__Supplied information__
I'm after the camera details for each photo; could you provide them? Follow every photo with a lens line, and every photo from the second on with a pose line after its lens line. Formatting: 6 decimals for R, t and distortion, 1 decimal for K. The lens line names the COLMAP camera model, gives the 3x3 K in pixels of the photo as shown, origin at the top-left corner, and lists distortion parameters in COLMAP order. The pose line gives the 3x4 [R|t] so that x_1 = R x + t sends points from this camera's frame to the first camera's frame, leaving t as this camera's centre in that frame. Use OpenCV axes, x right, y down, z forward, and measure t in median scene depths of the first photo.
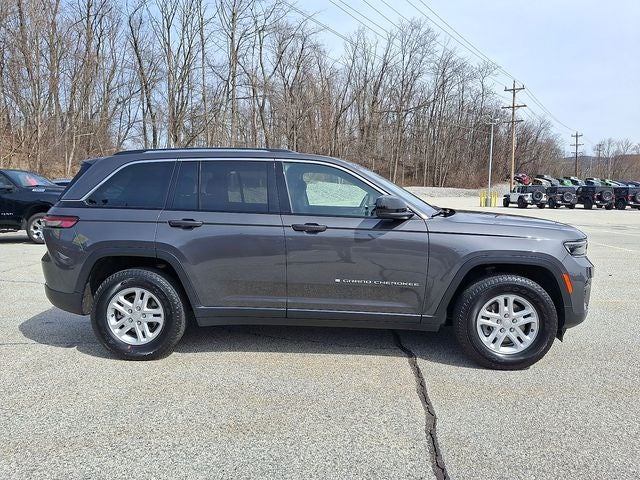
lens RADIAL K [[468.6, 0, 320.0], [0, 468.6, 240.0], [0, 0, 1]] dist [0.081688, -0.142379]
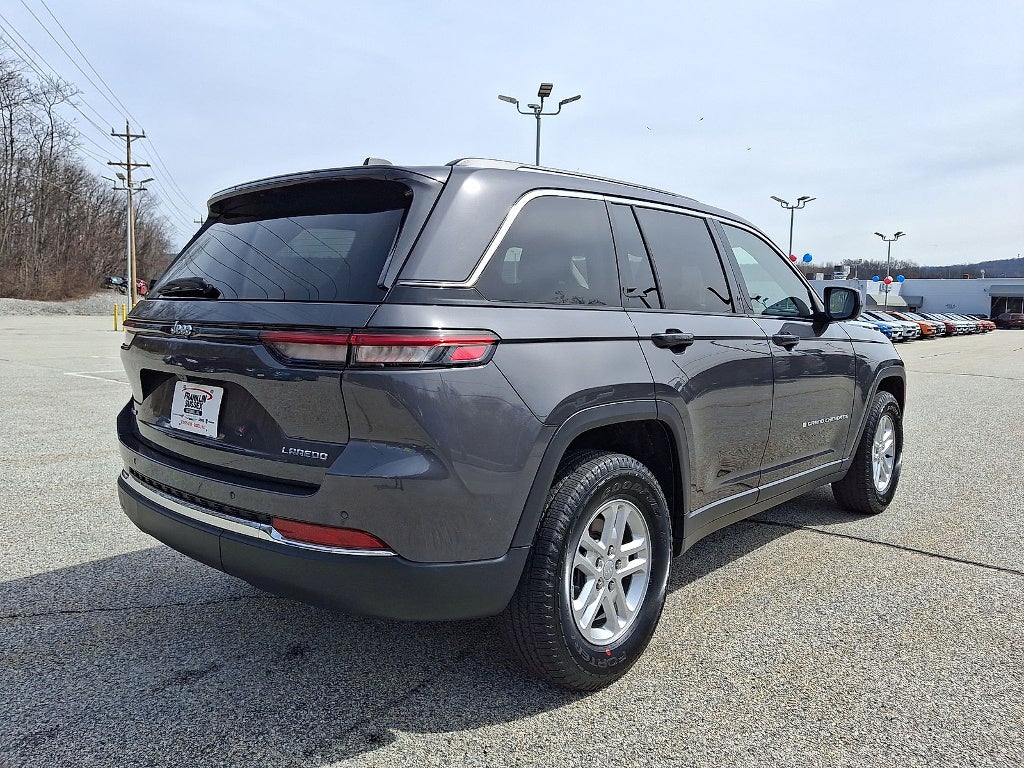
lens RADIAL K [[749.8, 0, 512.0], [0, 749.8, 384.0], [0, 0, 1]] dist [0.081688, -0.142379]
pose [[0.623994, -0.073867, 0.777930, -0.916143], [0.075489, 0.996564, 0.034076, -0.027039], [-0.777774, 0.037462, 0.627426, 0.641750]]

__Problem requirements__
An exact copy of the material above is required, minus its images.

__Exercise result__
I'm after the camera details for each photo; could you provide them? Follow every photo with a lens line, and every photo from the second on with a pose line after its lens line. Formatting: 6 decimals for R, t and distortion, 1 decimal for K. The lens line names the COLMAP camera model, gives the 3x3 K in pixels of the photo as shown, origin at the top-left corner, and lists distortion parameters in COLMAP order. The pose line gives the 3x4 [R|t] so that x_1 = R x + t sends points from this camera's frame to the first camera's frame, leaving t as this camera's centre in that frame. Use OpenCV axes, x right, y down, z forward, and measure t in median scene depths of the first photo.
lens RADIAL K [[468.6, 0, 320.0], [0, 468.6, 240.0], [0, 0, 1]] dist [0.081688, -0.142379]
lens RADIAL K [[749.8, 0, 512.0], [0, 749.8, 384.0], [0, 0, 1]] dist [0.081688, -0.142379]
pose [[0.623994, -0.073867, 0.777930, -0.916143], [0.075489, 0.996564, 0.034076, -0.027039], [-0.777774, 0.037462, 0.627426, 0.641750]]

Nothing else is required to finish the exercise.